La salle se remplit peu à peu, il est 21h, c’est le moment. Le groupe arrive (Rob Ellis, Warren Ellis l’exceptionnel violoniste de Nick Cave, Ed Harcourt and Rob Mcvey) et se place derrière leurs instruments. De chaque côté de la scène, des cameramans filment et moi j’ai mon p’tit cœur qui tape.

Marianne arrive sur scène, tenue par son assistante jusqu’à son micro et pupitre. Elle marche très mal, appuyée sur sa canne, elle cherche ses lunettes qu’elle ne trouvera pas. Bordel, elle n’a pas ses lunettes. Elle demandera au premier rang d’essayer les lunettes des uns et des autres, mais rien à faire. Elle rigolera comme toujours, pendant qu’en coulisse, ça panique et ça s’active. On sent véritablement que tout le monde veut prendre soin de Marianne au maximum et retient son souffle à chaque seconde (qu’elle ne tombe pas, qu’elle se rappelle des paroles….). Ouf, après 5 bonnes grosses minutes, on lui remet sa paire et enfin, elle nous aperçoit. La salle est debout, ça applaudit et moi j’ai les larmes qui montent. Elle est belle ! Carré plongeant blond impeccable, toute en noire, elle porte le deuil mais son sourire est intact.

### [Consigne]
Recopiez fidèlement le passage du texte sur le concert qui va de « Marianne arrive sur » jusqu'à « sourire est intact. », ces deux extraits compris.

### [Données fournies]
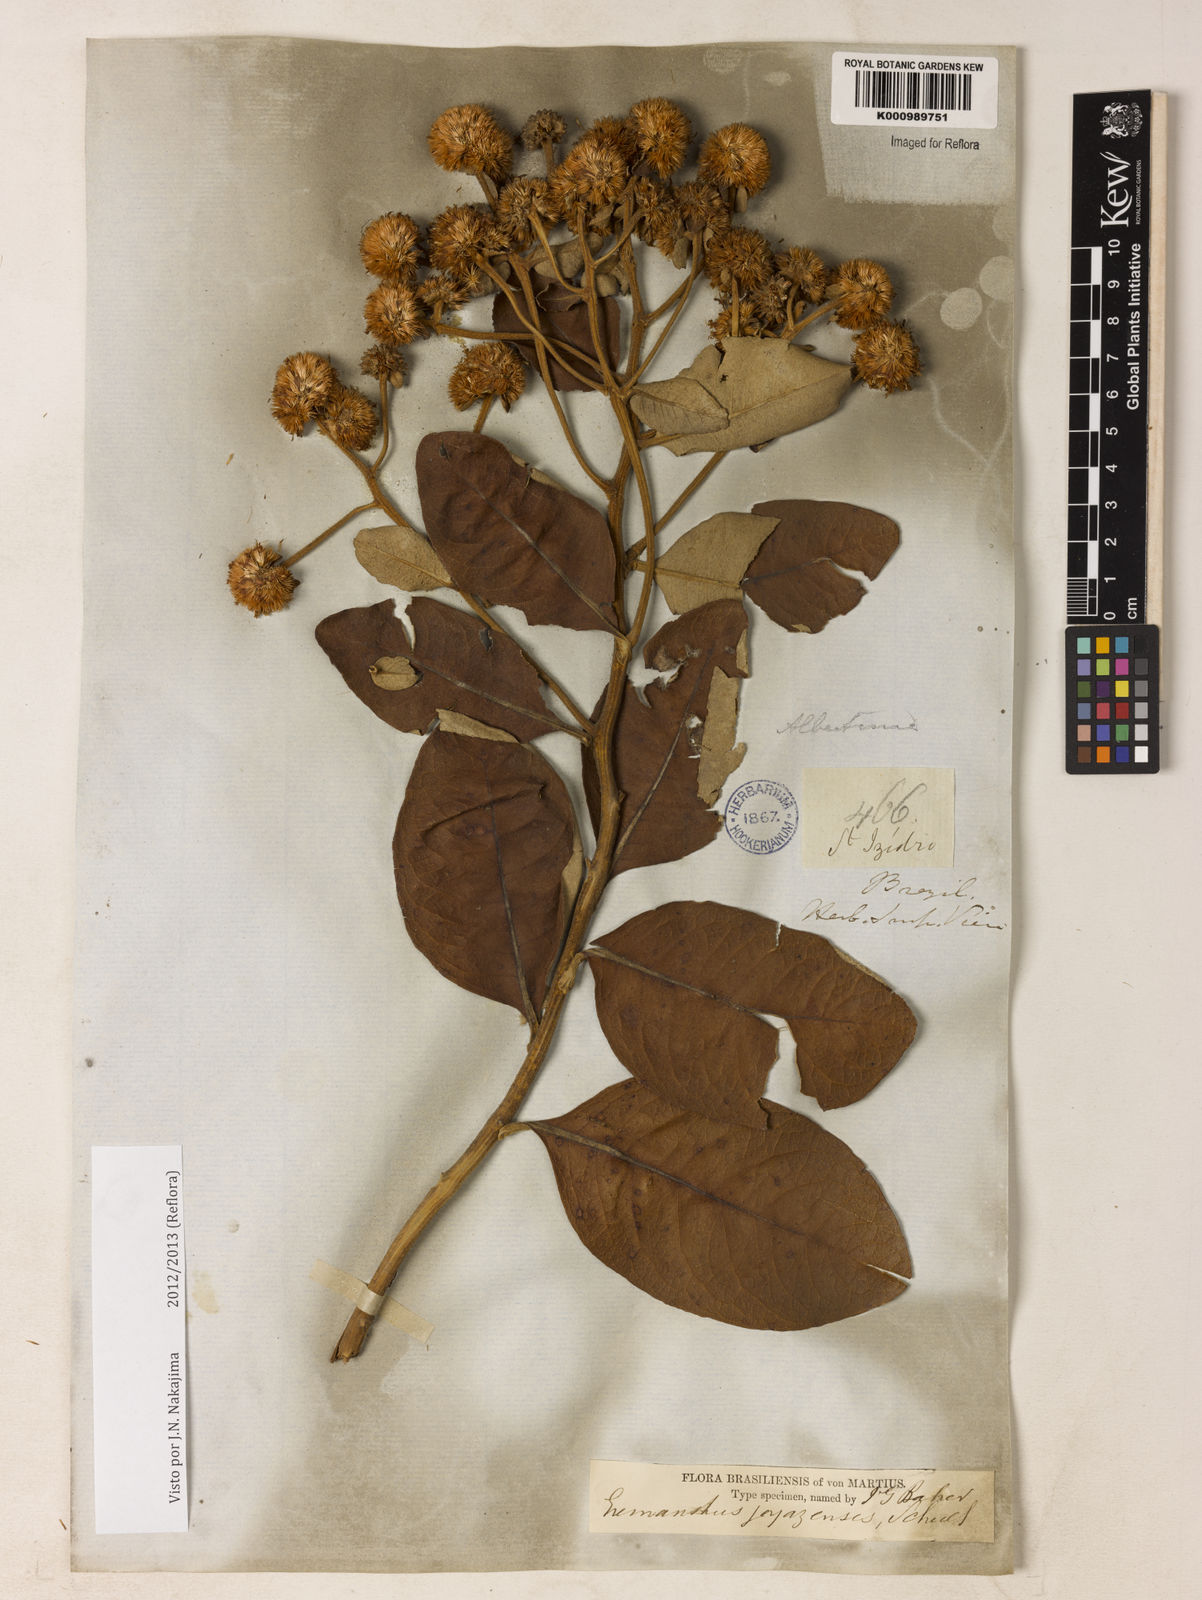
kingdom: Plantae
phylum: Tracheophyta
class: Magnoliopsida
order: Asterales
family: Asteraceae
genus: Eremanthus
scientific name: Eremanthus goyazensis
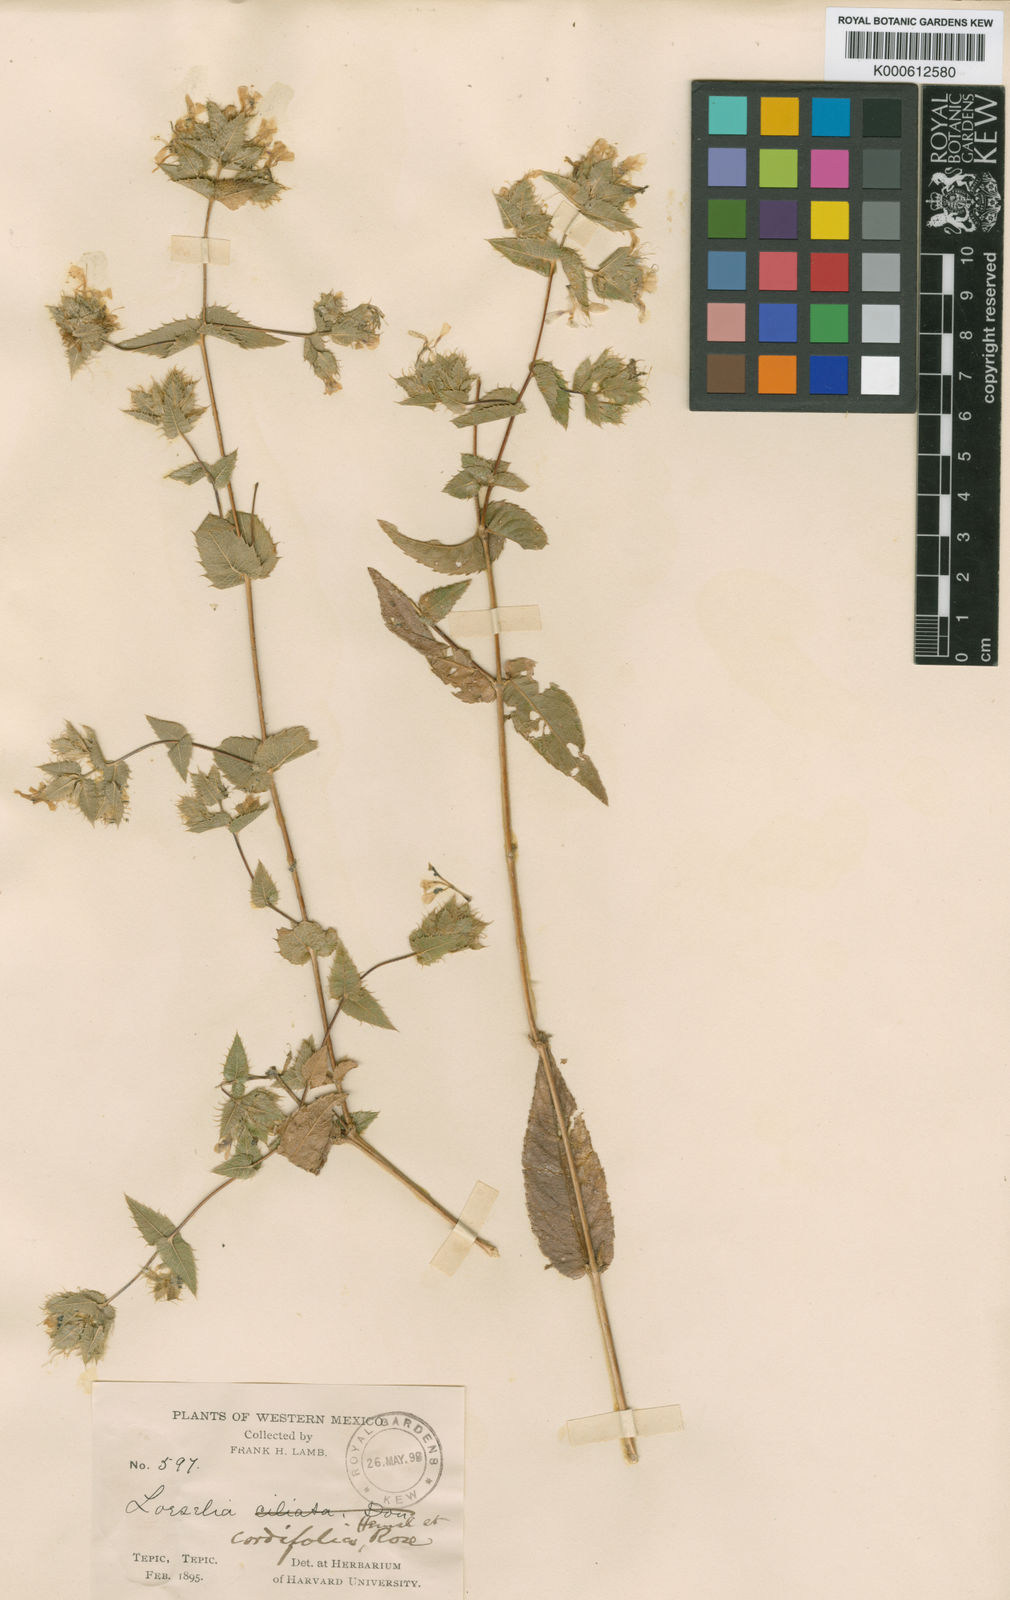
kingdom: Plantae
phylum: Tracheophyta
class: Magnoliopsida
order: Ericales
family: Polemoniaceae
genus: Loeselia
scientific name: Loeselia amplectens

### [Réponse rédigée]
Marianne arrive sur scène, tenue par son assistante jusqu’à son micro et pupitre. Elle marche très mal, appuyée sur sa canne, elle cherche ses lunettes qu’elle ne trouvera pas. Bordel, elle n’a pas ses lunettes. Elle demandera au premier rang d’essayer les lunettes des uns et des autres, mais rien à faire. Elle rigolera comme toujours, pendant qu’en coulisse, ça panique et ça s’active. On sent véritablement que tout le monde veut prendre soin de Marianne au maximum et retient son souffle à chaque seconde (qu’elle ne tombe pas, qu’elle se rappelle des paroles….). Ouf, après 5 bonnes grosses minutes, on lui remet sa paire et enfin, elle nous aperçoit. La salle est debout, ça applaudit et moi j’ai les larmes qui montent. Elle est belle ! Carré plongeant blond impeccable, toute en noire, elle porte le deuil mais son sourire est intact.